— Testo selezionato —
· · · · · · ·

Carlo Giuliani, la legittima difesa e la mattanza:

Oltre al Social Forum, Genova è molto altro. Genova è politica. Genova è immaginazione e speranza. Genova è Carlo Giuliani.

Carlo Giuliani

Carlo Giuliani è un giovane di 23 anni. Un attivista, un manifestante che, come tanti, era lì per chiedere giustizia sociale. Come racconta la sorella Elena Giuliani, Carlo quella mattina doveva andare al mare. Aveva il costume addosso. Ma il 20 luglio si era unito alle proteste. Alle 17:27 la sua vita è stata stroncata da un carabiniere che ha sparato per legittima difesa. Così riportano sia le sentenze dei tribunali nazionali, che quelle dei tribunali internazionali.

Nonostante il caso Giuliani, la stessa Corte di Strasburgo condanna fortemente la gestione dell’ordine pubblico da parte dell’Italia.

Soffermarsi sugli abusi in divisa perpetuati nella scuola Diaz, nella Caserma Bolzaneto e la morte di Carlo Giuliani è davvero fondamentale. Ma già numerose testate raccontano cosa è avvenuto. In questo articolo ci soffermeremo sulla memoria di Genova.

Il trauma mai elaborato

Vent’anni dopo il Social Forum, Genova e il movimento No Global non sono stati più gli stessi. Quelle tre date, difatti, hanno un valore di cesura e rottura con le manifestazioni successive. Dal 21 luglio 2001, il movimento si è spezzato o, per meglio dire, ha visto una netta interruzione. La violenza di Stato, l’abuso delle forze dell’ordine hanno suscitato un serio trauma nella mentalità collettiva. Trauma, come afferma Tonino Cafeo, giornalista e attivista presente al Genova Social Forum del 2001, “che non è stato mai elaborato dallo stesso movimento. Sino al 2005, 2006 c’era chi chiedeva di raccontare del G8 di Genova. Da lì in poi, questa cosa è andata perdendosi. Probabilmente, per una mancata elaborazione, per la mancanza di un lavoro di costruzione di una memoria storica piuttosto di una esperienza traumatica.

· · · · · · ·

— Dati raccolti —
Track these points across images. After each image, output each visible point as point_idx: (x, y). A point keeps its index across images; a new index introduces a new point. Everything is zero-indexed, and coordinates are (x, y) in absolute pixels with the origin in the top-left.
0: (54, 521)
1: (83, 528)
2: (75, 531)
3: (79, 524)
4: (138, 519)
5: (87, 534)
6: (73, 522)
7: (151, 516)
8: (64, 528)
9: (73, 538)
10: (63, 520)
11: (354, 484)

· · · · · · ·

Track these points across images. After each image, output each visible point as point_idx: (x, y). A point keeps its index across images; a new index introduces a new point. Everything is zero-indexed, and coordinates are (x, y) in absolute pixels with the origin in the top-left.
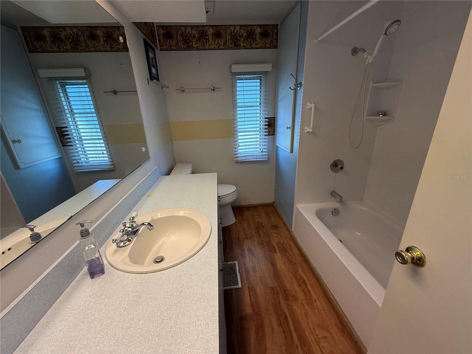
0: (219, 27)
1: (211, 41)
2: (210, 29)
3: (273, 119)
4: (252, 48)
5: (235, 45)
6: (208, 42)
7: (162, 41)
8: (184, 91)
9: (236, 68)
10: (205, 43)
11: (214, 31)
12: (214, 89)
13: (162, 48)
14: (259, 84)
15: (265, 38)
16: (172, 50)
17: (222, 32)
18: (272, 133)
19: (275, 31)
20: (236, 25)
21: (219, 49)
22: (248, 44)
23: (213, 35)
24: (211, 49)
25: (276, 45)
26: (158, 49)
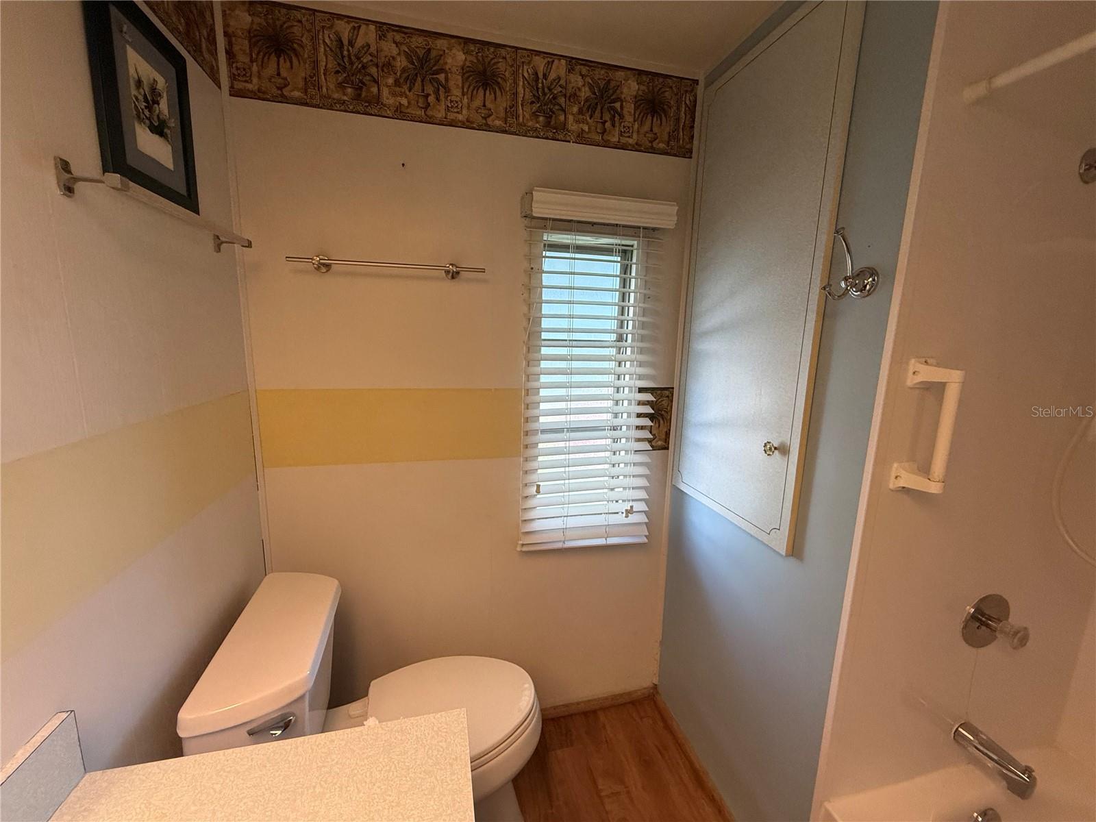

· · · · · · ·

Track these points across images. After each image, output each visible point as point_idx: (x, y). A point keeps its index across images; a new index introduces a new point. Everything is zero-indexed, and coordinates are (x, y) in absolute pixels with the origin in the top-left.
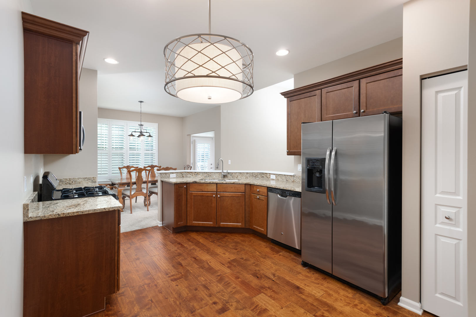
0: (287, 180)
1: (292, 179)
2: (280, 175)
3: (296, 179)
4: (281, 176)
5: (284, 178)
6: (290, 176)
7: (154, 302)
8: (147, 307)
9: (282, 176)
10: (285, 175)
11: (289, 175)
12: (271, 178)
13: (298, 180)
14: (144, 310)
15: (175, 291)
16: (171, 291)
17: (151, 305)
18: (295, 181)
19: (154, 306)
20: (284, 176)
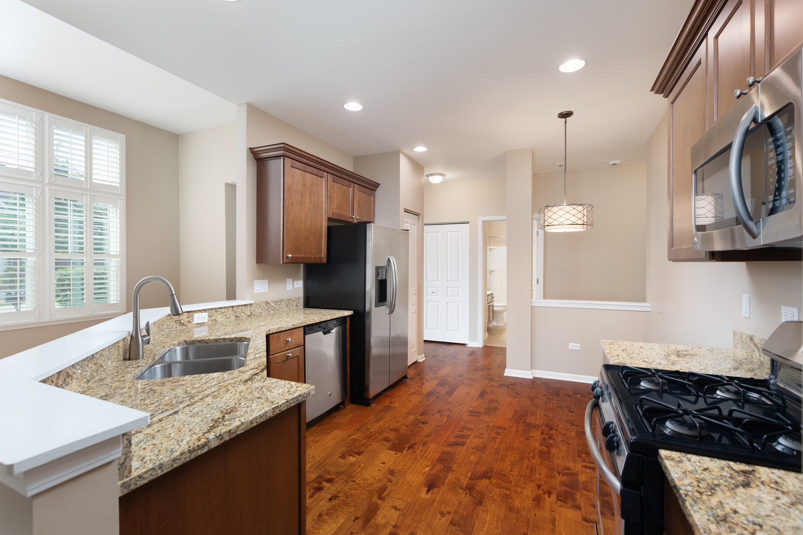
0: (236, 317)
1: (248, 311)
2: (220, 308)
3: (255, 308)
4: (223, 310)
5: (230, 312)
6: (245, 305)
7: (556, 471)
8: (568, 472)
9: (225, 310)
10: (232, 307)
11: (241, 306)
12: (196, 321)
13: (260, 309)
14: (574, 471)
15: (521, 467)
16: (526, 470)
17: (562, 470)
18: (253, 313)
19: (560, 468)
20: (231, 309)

· · · · · · ·

— Istruzioni operative —
Rispondi a queste domande sul testo dedicato a Carlo Giuliani e alla memoria di Genova:
1. Quanti anni ha Carlo Giuliani secondo il testo?
2. A che ora è stata stroncata la sua vita?
3. In quale veste viene presentato Tonino Cafeo?
Le righe non hanno alcun ruolo in questo lavoro.

— Risposta —
1. 23 anni.
2. Alle 17:27.
3. Come giornalista e attivista presente al Genova Social Forum del 2001.